Conservative Heavyweights Stick Up for Ron Paul
Conservative Heavyweights Standing Tall for Ron Paul.
Conservative John McLaughlin ended 2007 with two last words for Iowa and New Hampshire: “Ron Paul”. McLaughlin is an intellectual heavyweight and a conservative whose television show has attracted the “sharpest minds, best sources, and hardest talk” for the last 25 years. Through it all, McLaughlin has proven capable of going toe-to-toe with any pundit, anywhere, anytime. Between the Christmas and New Year episodes of McLaughlin Group, the Ron Paul theme dominated the discussion. McLaughlin had already named Paul the “most distinguished” in an early Republican debate, but the accolades flowed like milk and honey in the last two episodes, culminating in McLaughlin’s naming of Ron Paul as “Person of the Year” for “injecting the presidential campaign with a dose of truth serum”. Wow.
Conservative Pat Buchanan promotes Paul’s platform all over the pundit circuit (see 1, 2, 3, 4, 5, 6, 7).

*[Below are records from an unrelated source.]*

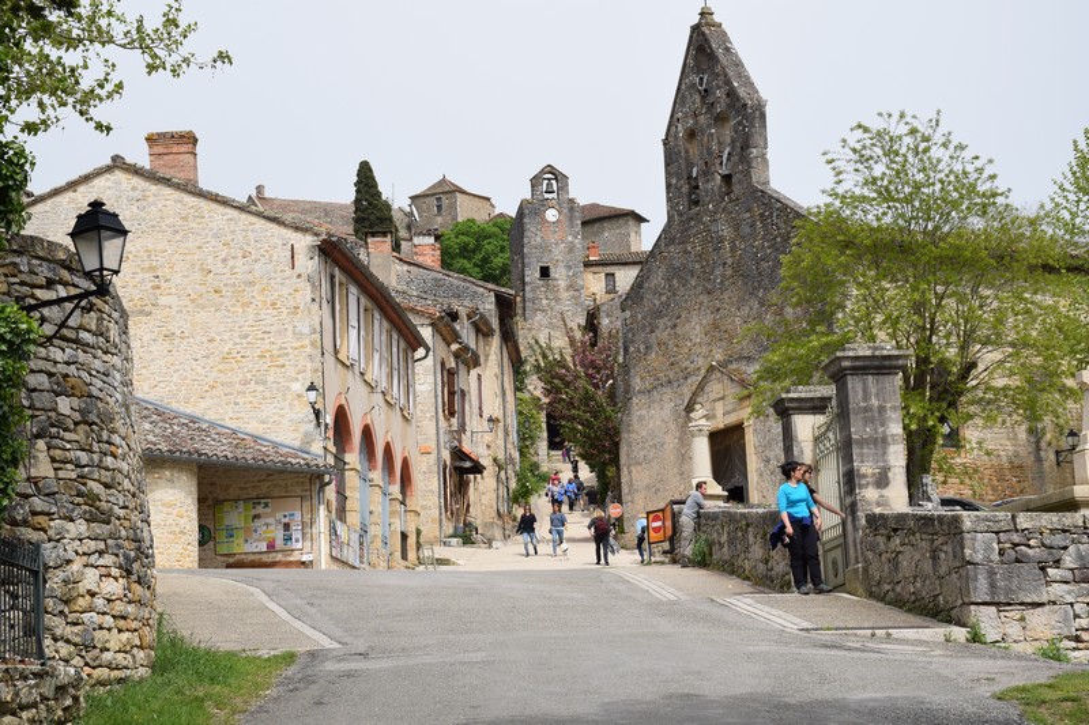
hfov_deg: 27.0
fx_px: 2268
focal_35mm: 75
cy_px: 362
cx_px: 544
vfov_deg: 18.2
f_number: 10
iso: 200
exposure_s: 1/400
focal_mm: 50
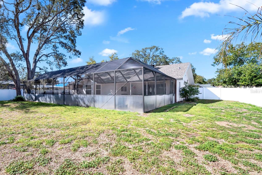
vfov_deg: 67.4
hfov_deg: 88.5
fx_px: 131
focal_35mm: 18
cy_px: 91
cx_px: 101
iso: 250
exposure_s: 1/1000
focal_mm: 14
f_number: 6.3
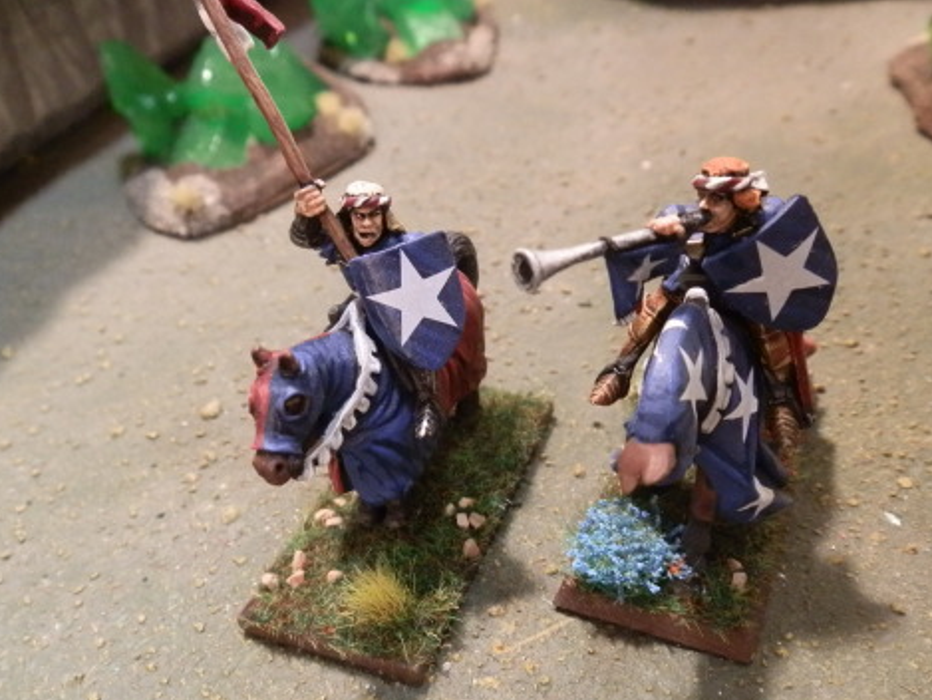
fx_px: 862
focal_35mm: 32
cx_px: 455
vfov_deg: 44.1
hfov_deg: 56.8
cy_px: 398
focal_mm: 5
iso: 400
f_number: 3.1
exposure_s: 1/50
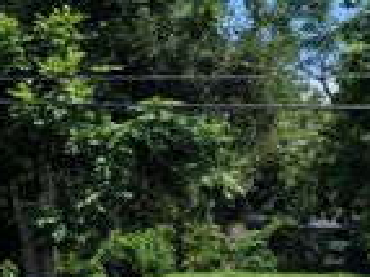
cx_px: 13
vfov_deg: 17.5
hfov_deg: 22.5
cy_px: 93
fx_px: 897
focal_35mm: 84
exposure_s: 1/1770
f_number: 1.85
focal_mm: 6.81
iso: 39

Buchanan was New Hampshire’s 1996 Republican nominee and he has held fast to original Constitutionalism in spite of the Party’s outright abandonment of it. While other Republicans freely float over to the big government, liberal side of the political waters, Pat Buchanan has been an ideological anchor for the Party. So much so that when the Party strays too far off course, Pat Buchanan just stays put and gives himself a new Party name until they come back. In the interest of full disclosure, Buchanan has stated that he has not endorsed Ron Paul yet, but the mere fact that he needs to explain that is rather revealing.

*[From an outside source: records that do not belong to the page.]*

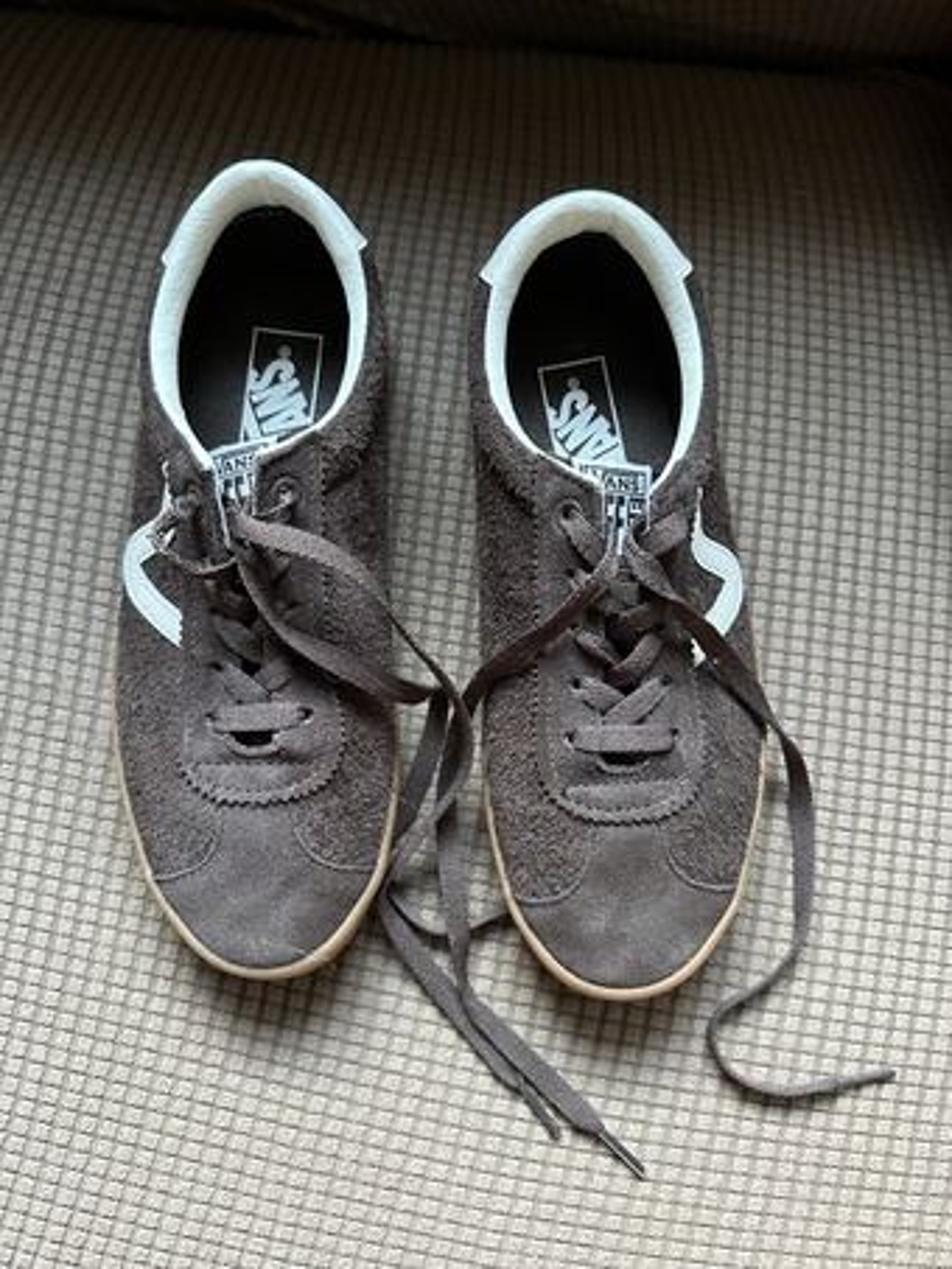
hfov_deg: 56.8
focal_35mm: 24
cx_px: 476
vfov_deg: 71.6
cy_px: 634
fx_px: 880
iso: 1000
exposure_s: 1/58
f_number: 1.78
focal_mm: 6.86
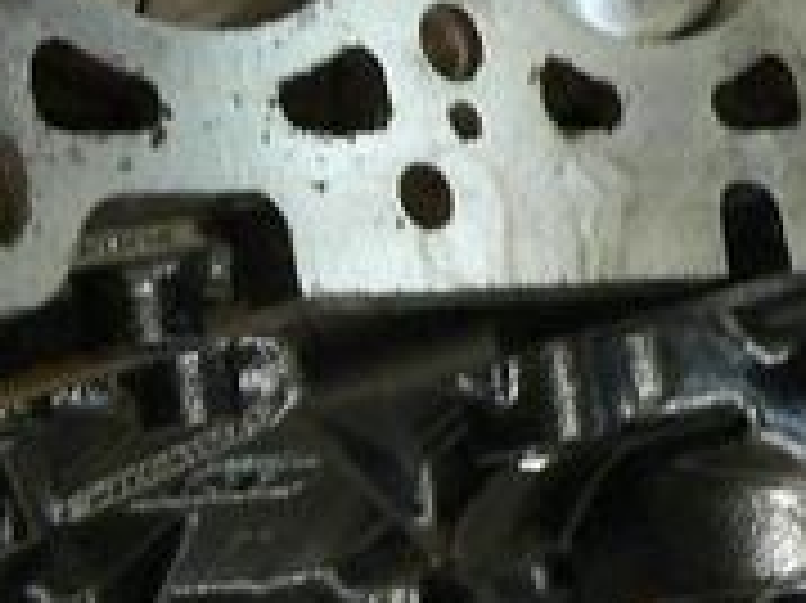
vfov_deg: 11.2
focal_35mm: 129
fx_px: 3002
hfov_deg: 15.3
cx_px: 324
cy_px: -164
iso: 200
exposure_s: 1/5
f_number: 2.8
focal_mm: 6
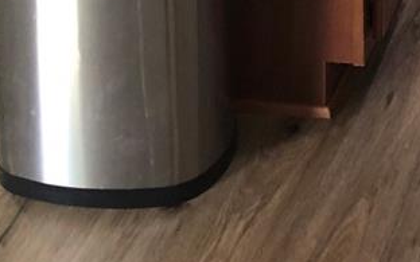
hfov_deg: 16.8
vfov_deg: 9.7
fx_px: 1305
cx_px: 599
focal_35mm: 114
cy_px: -441
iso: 40
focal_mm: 3.99
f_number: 1.8
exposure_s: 1/15
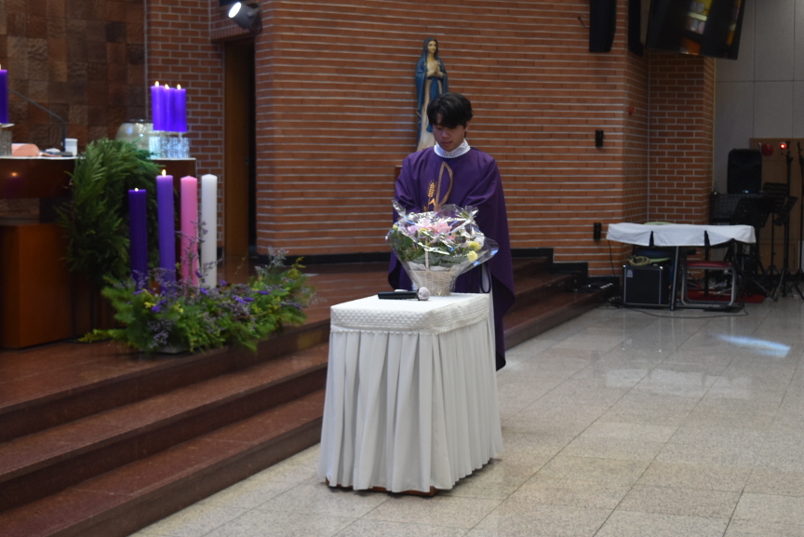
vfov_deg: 23.0
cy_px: 240
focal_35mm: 59
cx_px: 449
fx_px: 1318
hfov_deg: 33.9
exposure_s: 1/60
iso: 450
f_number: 4.5
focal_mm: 34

Newt Gingrich was the Republican Speaker of the House during the Clinton Administration who implemented a new "Contract with America". In this video he explains that Ron Paul's success issues from his strict adherence to the Constitution, honesty, and candor.
Victor Gold was an advisor to Goldwater and a recent author of the book, Invasion of the Party Snatchers. There, he explains how the conservative movement was co-opted by the neoconservative movement, which promptly destroyed the party (and the country) out of a lust for power. In this interview with Bill Moyers, Gold explains that Ron Paul is the only real conservative with a 2008 presidential bid. He explains the irony that the rest of the Party has strayed so far from Goldwater-conservatism that Paul sounds like an outsider.
Barry Goldwater’s family has given Ron Paul an outright endorsement. Goldwater was the architect of the modern conservative movement. He sacrificed himself for a 1964 presidential bid that he knew he could not win: “The Country is not ready to assassinate two presidents in twelve months”, but in the process, he turned the Republican Party toward a brand of thoughtful, intellectually-formidable Conservatism which ushered the 1980 candidacy of Ronald Reagan. Barry Goldwater Jr., who has announced his endorsement of Ron Paul was a Congressman from Arizona who has held fast to his father’s theory of conservative governance. He explains that Ron Paul is the only presidential candidate who maintains these views.
Paul is not without detractors, however. Neoconservatives are lining up to take shots at Paul without really explaining how or why he is wrong. Bill Kristol, who has been dead wrong about foreign policy for the last eight years, recently called Ron Paul a “crackpot” and said that Paul “hates America”. Kristol, who has never served in the military, has been pushing an invasion of Iran after issuing disastrously incorrect predictions about Iraq. Bill Maher asked Kristol to “sit this one out”. David Shuster also called Ron Paul a crackpot on Morning Joe. When Ron Paul called into the show to challenge him, Shuster was at a loss to explain how or why the comment was justified.
I admit that when I got onboard with the Ron Paul Revolution, I had a few reservations. The media’s portrait of Paul as a radical and his supporters as “fringe” gave me pause. I questioned whether I liked Paul because his views were sound or simply because he thinks outside the box. The latter can be dangerous. Discovering that every Republican with a capacity for abstract thought backs Paul has been a boon to my confidence in the movement. Discovering that every neoconservative who has been wrong on foreign policy opposes Paul didn’t hurt my confidence either.
Join this imposing band of conservatives and take back the GOP. Join the American mayors, wall-street traders, and quick-witted Texas judges (see this video) who will be voting for Paul in the next couple of months. Join the troops, who overwhelmingly donate to the Ron Paul campaign compared to any other, so they can leave this fruitless war and return to their families. Join the younger voting generation who will otherwise have to suffer the consequences of a government that taxes children before they are conceived and runs the national debt to epic proportions. Don’t vote for mere charisma without a governing philosophy (Mike "Chuck Norris is my plan for governing" Huckabee), or candidates who beg for a second chance after successive mistakes (John “We came to Washington to change Washington, but it changed us” McCain), or who morph their platforms for your vote (Mitt "whatever" Romney). Stop this trend toward economic disaster and revoke the neoconservatives’ licenses to govern. Join the only Republican who stays Republican, even when it’s inconvenient.